20. BÖLÜM

4.5K 340 70
                                    

50 yorum olmadan bölüm gelmeyecek dedim ama , dayanamadım. İyi okumalar.

Çoookk yorum istiyoruum.

***

"Peki napıcam ben ? Oturup anamın Nefes'i sevmesini mi bekleyeceğim ?"

"İnsan insanın imtihanıdır oğlum. Zamanı gelince olur. Vakti tamamlanınca geçer. Sabredersen değer. Nasipten öteye yol yok."

Kafamı salladım.

"İyi geceler abi."

Kalkıp eve girdim. Oturma odasına girdiğimde Nefes başını koltuğa yaslamış , uyumuştu. O sırada merdivenlerden inen yengeme çevirdim başımı. Nefes'e baktı ve sonra bana döndü.

"Uyumuş." dedi yengem. Kafasını hafif yana eğmiş , tebessümle bakıyordu.

"Uyandırayım da , boynu tutulmasın."

"Tamam sen kaldır , bende yatıyorum. İyi geceler."

"İyi geceler yengem."

Yengem yukarı çıkınca Nefes'e yaklaştım.

"Nefes , hadi kalk."

"Mm ?"

"Hadi yatağına yat."

"I-ı."

Güldüm  ve kucağıma aldım. Kollarını boynuma doladı. Merdivenleri çıkıp , odasına götürdüm. Yatağına hafifçe bıraktım. Üstünü örtüp odadan çıkacakken seslendi.

"Yanıma yat."

Gözleri kapalı söylemişti. Yanına yaklaştım.

"Yan odadayım. Hadi uyu sen."

Dudaklarını sola doğru büktü ve yan döndü.
Bende odadan çıktım.
Kendi odama girip , uyudum.

~
Sabah uyandığımda odada olduğumu fark ettim. Ben en son koltuktaydım. Ne ara buraya geldim ?

Düşünceleri bi kenara bırakıp kalktım. İhtiyaçlarımı karşılayıp aşağı indim.
Ortalıkta kimse yoktu. Sadece Saniye hanım vardı. Hayır anlamıyorum ki benimki nasıl bir şans ?

"Günaydın Saniye hanım."

"Ooo prensesimiz uyanmuş , erkencisiniz."

Gözlerimi kapatıp derin bir nefes aldım.
Bahçeye çıkmak için hareketlendiğimde tekrar konuştu.

"Hayurdur ? Bugün pek bi sessizsun. Dün ki laflarına noldi ?"

"Ne kadar konuşursam konuşayım , anlaşılamadığımı fark ettim. Kendimi yeterince ifade edemediğimden değil , sizin sorumsuzlukla örülü duvarlarınıza çarptığımdan. O yüzden anlatmayı bıraktım ben."

Tekrar dışarı çıkmak için döndüm. Ama beni yine engelledi.

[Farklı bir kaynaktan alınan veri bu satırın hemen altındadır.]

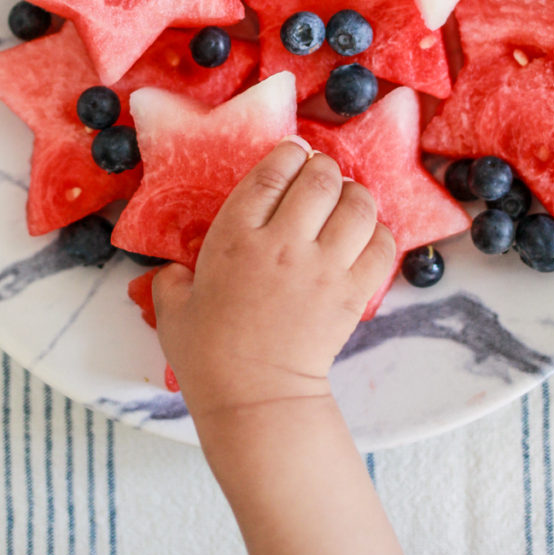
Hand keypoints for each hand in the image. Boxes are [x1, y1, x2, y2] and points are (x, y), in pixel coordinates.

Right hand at [152, 136, 395, 417]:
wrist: (254, 400)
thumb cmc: (207, 356)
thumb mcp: (172, 310)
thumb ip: (171, 279)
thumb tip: (173, 269)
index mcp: (235, 236)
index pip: (272, 172)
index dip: (288, 154)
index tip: (294, 154)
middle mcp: (283, 242)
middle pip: (320, 178)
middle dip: (324, 169)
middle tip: (321, 177)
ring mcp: (323, 267)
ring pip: (358, 205)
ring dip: (355, 195)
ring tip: (347, 202)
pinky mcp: (353, 293)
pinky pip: (382, 245)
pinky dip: (379, 234)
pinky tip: (365, 238)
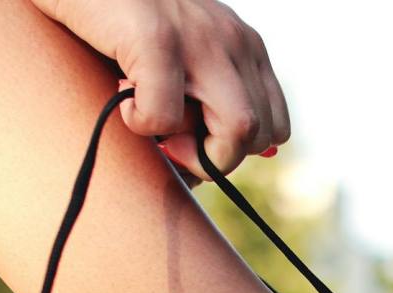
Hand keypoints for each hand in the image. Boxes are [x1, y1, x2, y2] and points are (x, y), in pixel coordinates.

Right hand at [30, 0, 289, 179]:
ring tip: (152, 125)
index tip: (194, 144)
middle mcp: (234, 40)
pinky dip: (143, 124)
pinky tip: (122, 100)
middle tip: (170, 144)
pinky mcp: (156, 36)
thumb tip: (199, 172)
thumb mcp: (178, 56)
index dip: (237, 151)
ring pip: (239, 128)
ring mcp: (201, 37)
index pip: (275, 126)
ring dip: (195, 152)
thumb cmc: (117, 19)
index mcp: (245, 46)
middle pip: (260, 134)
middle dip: (216, 158)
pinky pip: (168, 115)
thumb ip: (201, 98)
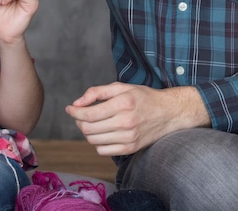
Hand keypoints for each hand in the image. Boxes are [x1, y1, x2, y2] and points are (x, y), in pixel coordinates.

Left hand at [65, 82, 210, 155]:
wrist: (168, 113)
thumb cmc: (143, 97)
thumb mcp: (121, 87)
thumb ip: (97, 92)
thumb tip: (76, 103)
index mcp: (123, 103)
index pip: (89, 114)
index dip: (75, 112)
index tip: (69, 108)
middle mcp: (126, 122)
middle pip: (88, 128)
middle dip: (78, 121)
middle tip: (79, 114)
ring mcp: (128, 138)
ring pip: (93, 140)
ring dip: (87, 131)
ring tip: (91, 122)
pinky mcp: (130, 149)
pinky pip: (102, 150)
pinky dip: (97, 142)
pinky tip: (102, 132)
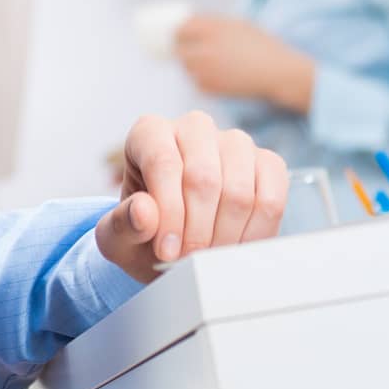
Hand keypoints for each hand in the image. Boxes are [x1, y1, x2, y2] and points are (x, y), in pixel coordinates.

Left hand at [95, 113, 288, 282]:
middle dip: (197, 231)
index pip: (163, 163)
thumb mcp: (117, 237)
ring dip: (225, 236)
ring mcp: (234, 143)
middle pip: (204, 179)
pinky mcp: (267, 164)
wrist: (174, 242)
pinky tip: (234, 249)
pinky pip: (271, 199)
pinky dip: (255, 234)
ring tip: (208, 257)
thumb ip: (122, 224)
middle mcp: (193, 128)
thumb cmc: (142, 232)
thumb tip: (144, 210)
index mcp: (149, 133)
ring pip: (240, 191)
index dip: (168, 213)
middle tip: (188, 261)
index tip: (166, 252)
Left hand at [175, 14, 313, 111]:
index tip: (184, 37)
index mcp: (212, 28)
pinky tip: (222, 78)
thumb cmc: (263, 46)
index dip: (181, 33)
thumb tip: (192, 24)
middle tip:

"Tahir'in annesiyim diye sesini çıkarmaysın. Yoksa seni kim susturabilirdi ?"

"Benim de ağır gelecek cümlelerim var ama söyleyecek kadar acımasız bir kalbim yok."

"Alkış mı istiysın ? Sınırlarımızı zorlamadun , benimle laf yarışına girmedin diye sağa teşekkür mü etmeliyum ?"

Yüzümü buruşturdum. Sonra bi adım gerileyip konuştum.

"Gerçekten sizin gibi olamam ya. Yapmam dediğim şeyler var benim. Kendime yakıştıramadığım şeyler , dur noktam var. Ama siz öyle değilsiniz , size her şey mübah. Bu gerçekten korkunç bir durum."